Got it all covered, right? Maybe not so. Assume a few years after making the wills you die. Everything goes to your partner as planned. All good so far. Then a few years later, your partner meets another person and they eventually enter into a long term relationship together and decide to move in together. They sell their homes and buy a new house together as joint tenants.
At that point your (former partner) decides they had better update their will. They still want “what I had when I first met my new partner to go to my children (i.e. your children)”. Their new partner also has children from a previous marriage and similarly wants their share of the property to go to his children.
There are a number of legal principles that come into play in this situation:
Rule No. 1: A person can always make a new will.
Rather obviously, a will only comes into operation once a person dies. Unless there is a contractual agreement (called a ‘mutual will’) your partner is perfectly entitled to make a new will after you die that is different from the one they made with you. In the scenario above, your partner wants to ‘honour your agreement’ (and benefit your children). But what if they didn’t? They would be perfectly entitled to leave everything to their new partner.
Rule No.2: You must understand the difference between Joint Tenancy and Tenants in Common.
It is very important to understand how assets are held. Property (such as the family home) can be held either as joint tenants or tenants in common. In both situations, the property is registered in the names of both of the owners. However, in a joint tenancy situation, if one member of the couple dies that person’s interest in the property ends immediately and passes (by what is called “the right of survivorship”) to the surviving member of the couple. Really, this means you only own half of a jointly owned property whilst you are alive. When you die, your surviving co-owner owns it all (“The Winner Takes It All”).
Think about that:
It means, that if you have prepared a will on the understanding that it covers “your half” of the property, you are mistaken – jointly owned property passes automatically to the surviving joint tenant irrespective of the terms of your will.

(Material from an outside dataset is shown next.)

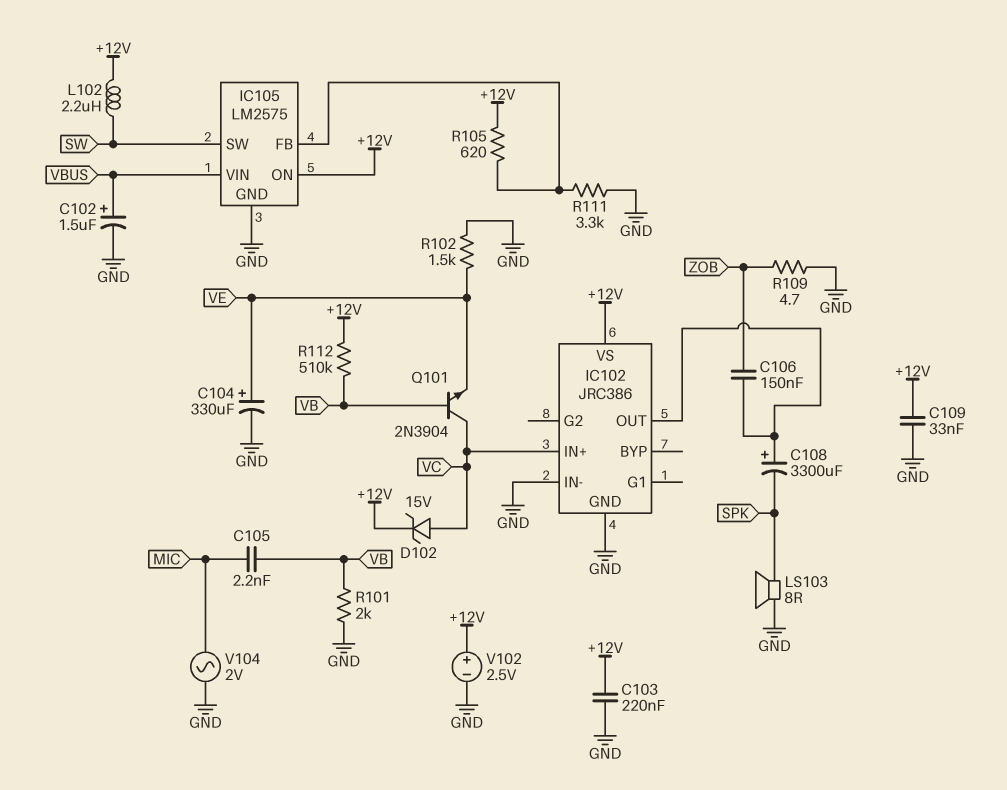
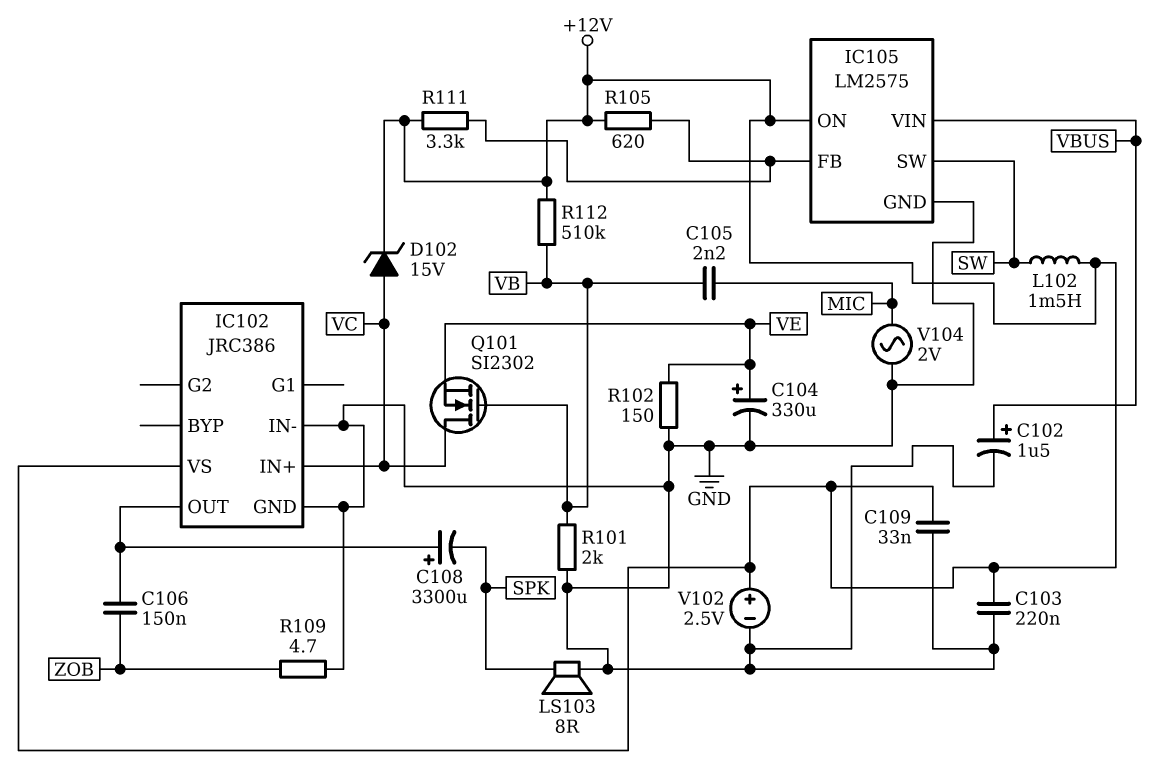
L102: 2.2uH (+12V, SW) -> 1.5mH (+12V, SW)
Q101: NPN 2N3904 (B VB, C VC, E VE) -> NMOS SI2302 (G VB, D VC, S VE)
R102: 1.5k (GND, VE) -> 150 (GND, VE)
R111: 3.3k (GND, IC105/FB) -> 3.3k (+12V, IC105/FB)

In the scenario above, this means that your partner’s interest in the jointly owned property with their new partner passes automatically to the new partner if your former partner dies. The new partner then owns the whole property. They can then make a will leaving their entire estate to their children (see rule 1). YOUR CHILDREN will miss out altogether.
If, however, property is held as “tenants in common” it means that interest in the property can still be dealt with in the will. In the scenario above, your former partner could leave their half share to your children if the property were held as tenants in common in equal shares.
But see Rule 3.
Rule No.3: The Family Provision Act.
A will may be the subject of a challenge. In the scenario above, your former partner’s new partner may renege on the understanding that they had with your former partner that they each leave their interest in the property to their respective children. Or it simply might be the case that they challenge the will because they really do need the money (‘can’t afford to sell the house’, ‘not enough to buy another house’ etc)
Rule 4: “Step Children” are in a difficult position.
In Western Australia, adult step children can only challenge a step parent’s will where that step parent “received or was entitled to receive property from the estate of a parent of the stepchild’ to a value of greater than $513,000.00. This is a flaw in the legislation as it means that assets acquired by the step parent through a joint tenancy arrangement ARE NOT regarded as having been acquired from the estate.
What can be done?
There are essentially three ways that you can deal with this situation (both at the time when you and your partner make your wills and – you having died – when your partner and their new partner make their wills) :
- Simply make “mirror wills” and trust your spouse not to subsequently make a new will after one of you dies. (Many people choose to do this – “it won’t bother me, I’ll be dead” and that is why there will always be work for lawyers)
2. To make “mutual wills”. A “mutual wills” are an enforceable agreement whereby the persons making the wills agree not to vary the terms of their will without the consent of the other person (which consent cannot, of course, be given if one person dies). A mutual will must be carefully drafted to be appropriate to each particular situation. For Example:
- Is only the principal place of residence to be included?
- Are any limitations to be placed on the ability to deal with assets during the surviving person’s lifetime?
3. To sever the joint tenancy now by changing the title of the property to tenants-in-common in equal shares. This would then allow (for example), each person to give to the other a life estate enabling the other to live there (or in any substitute property) during their lifetime but upon that person’s death (or remarriage if that is thought appropriate), the property is to be sold your share dealt with according to the terms of your will.
You will need to carefully weigh up these options and in particular have regard to the time it may take to attend to all the steps necessary in the third option.
Another option, is for your former partner to prepare a Financial Agreement with her new partner (although this will not override any possible challenge under the Family Provision Act.
What you shouldn’t do.
If your spouse or partner has died and you are contemplating making a new will you really should not use a will kit but should have a solicitor prepare your will.